生徒全員が机の上にバッグを置かされます。「バックを開けて待機。ごまかしたり隠したりできないように、必要以外触るな」という指示が出されます。私もバッグの口を開けます。私のエロ本と外界を隔てる鉄扉が開け放たれた訳です。当然、他の人間には知る由もないことです。

幸いリュックタイプのバッグだったので、奥底にあるエロ本は一瞥しただけでは見えません。しかし念には念を入れて、バッグの中に入れていた大量の魚肉ソーセージ(6本入りが3束くらい)をバラして上の方に置き、少しでもカモフラージュできるよう試みました。この魚肉ソーセージはおやつとして持ち込んでいたもので、これは校則に違反するものではありませんでした。

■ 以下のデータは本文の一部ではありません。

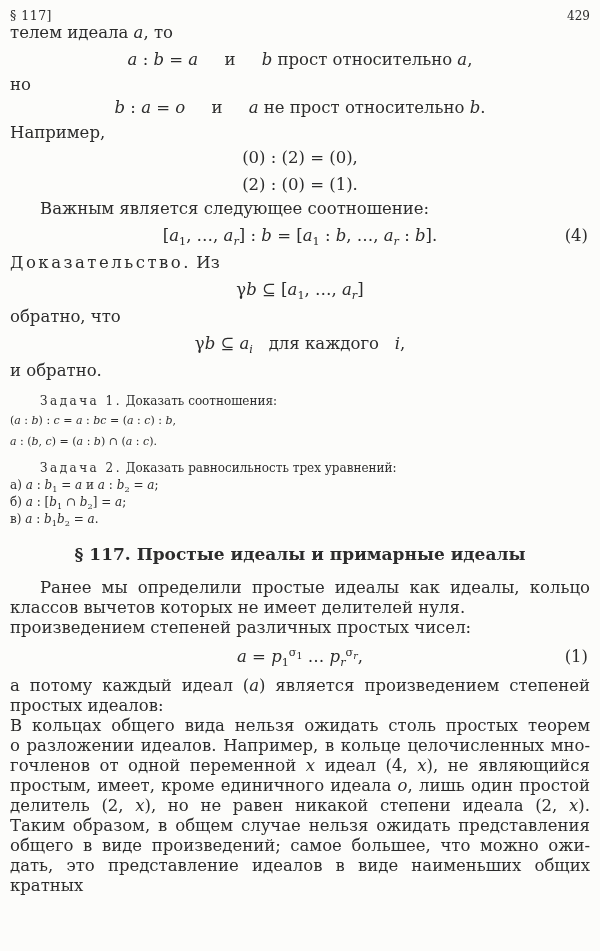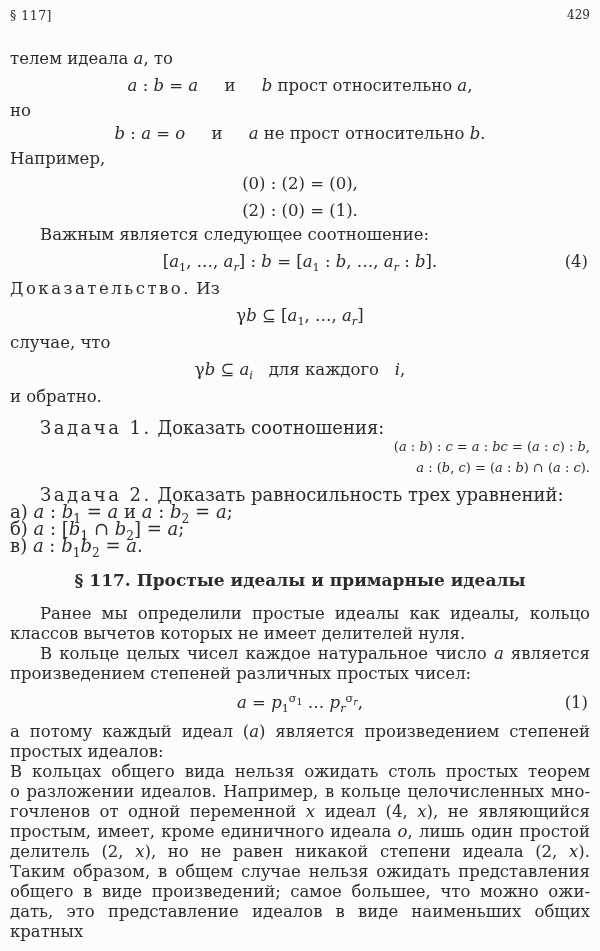--- a/index.html
+++ b/index.html
@@ -10,7 +10,7 @@
     font-size:16.5px;padding:8px 10px 0 10px;overflow:hidden;position:relative;
   }
   
-  .rh{display:flex;justify-content:space-between;align-items:flex-start;margin-bottom:26px;}
+  .rh{display:flex;justify-content:space-between;align-items:flex-end;}
   .rh-sec{font-size:12.5px;letter-spacing:.5px;}
   .rh-title{font-size:12px;letter-spacing:1.8px;word-spacing:7px;}
   .rh-page{font-size:12px;}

一人、また一人と荷物チェックが終わり、とうとう私の番です。先生が私の席にやってきました。まずは定石通り、荷物チェック不要論を持ち出し説得を試みます。

「先生、俺携帯持ってないですよ?」

T先生は頷きました。

「知ってるけど、形だけね」

N先生もいる手前、特定の生徒だけ荷物チェックを省略することはできないのでしょう。省略したことがN先生に知られれば、却って怪しまれます。

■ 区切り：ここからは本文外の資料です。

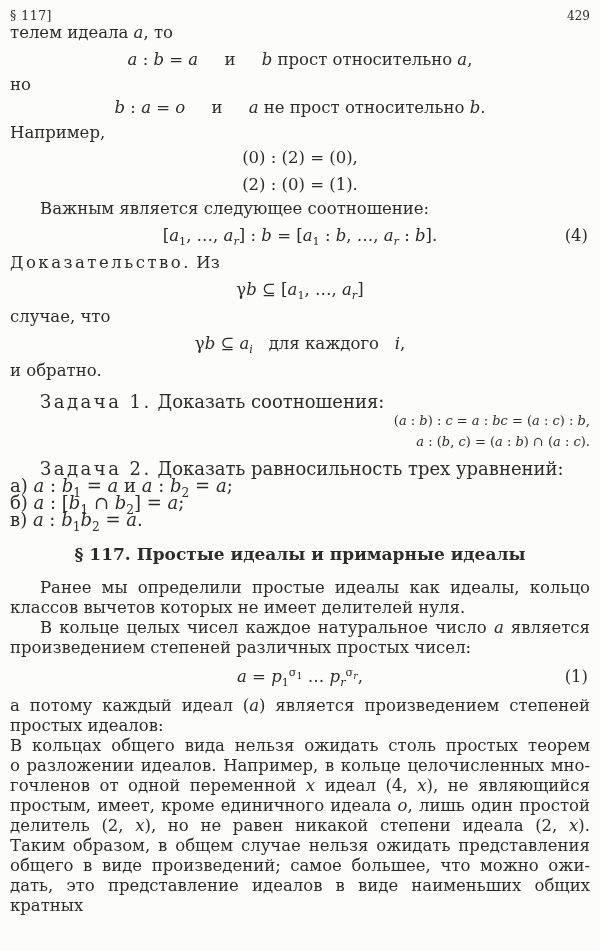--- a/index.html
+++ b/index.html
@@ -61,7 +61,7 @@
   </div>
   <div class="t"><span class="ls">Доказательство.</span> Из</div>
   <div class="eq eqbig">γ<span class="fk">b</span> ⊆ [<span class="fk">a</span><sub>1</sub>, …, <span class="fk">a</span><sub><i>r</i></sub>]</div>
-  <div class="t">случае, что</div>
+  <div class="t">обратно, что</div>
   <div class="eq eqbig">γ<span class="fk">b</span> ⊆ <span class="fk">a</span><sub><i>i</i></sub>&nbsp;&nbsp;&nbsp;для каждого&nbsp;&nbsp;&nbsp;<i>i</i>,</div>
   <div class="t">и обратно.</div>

しかし、『形だけ』と仰いますが、私にはその『形だけ』が大問題なのです。

『形だけ』のつもりでバッグの奥底から私のエロ本を掘り起こしてごらんなさい、大惨事になるに決まっています。先生はその責任が取れますか。私はそう言いたいのをぐっと堪えました。

プランBを試みます。

「先生、俺マジで恥ずかしいんですよ。このギョニソのこと、誰にも言わないでくださいね」

ヒソヒソ声でそう言いながら、バッグの中の大量の魚肉ソーセージを見せました。

T先生が覗き込みます。想定外のことだったのでしょう、突然視界に入り込んだ大量の魚肉ソーセージに吹き出しそうになり必死に堪えていました。立派なものです。

ここがチャンスとばかりに私が畳みかけます。

「先生、マジで言わないでくださいね! 恥ずいんで!」

バッグを揺すって魚肉ソーセージを際立たせながら、そう主張します。先生は笑いを堪えながら頷き、結局バッグはノータッチのままで次の生徒のところへ行きました。周囲の生徒はその一部始終を見ていた筈ですが(やりとりは聞えないようにボリュームは調整していました)、彼らも私が携帯電話を持っていないことを知っていたので、荷物チェックを省略したと解釈してくれたのでしょう。特にトラブルになることなく切り抜けられました。

それからというもの、私はエロ本だけではなく魚肉ソーセージもバッグの中に常備するようになりました。

このように、魚肉ソーセージは手軽にタンパク質を摂取できる保存食という面だけではなく、謂れなき携帯使用の冤罪から身を守ったり、ひいては「エロ本王子」として高校時代の青春を過ごす危機を乗り切るなど、多様な用途があります。

私の青春は、間違いなく魚肉ソーセージに救われました。読者の皆様におかれましては、今後スーパーで魚肉ソーセージを見かけることがありましたら、人知れずエロ本をカモフラージュした魚肉ソーセージの雄姿に思いを馳せていただければ幸いです。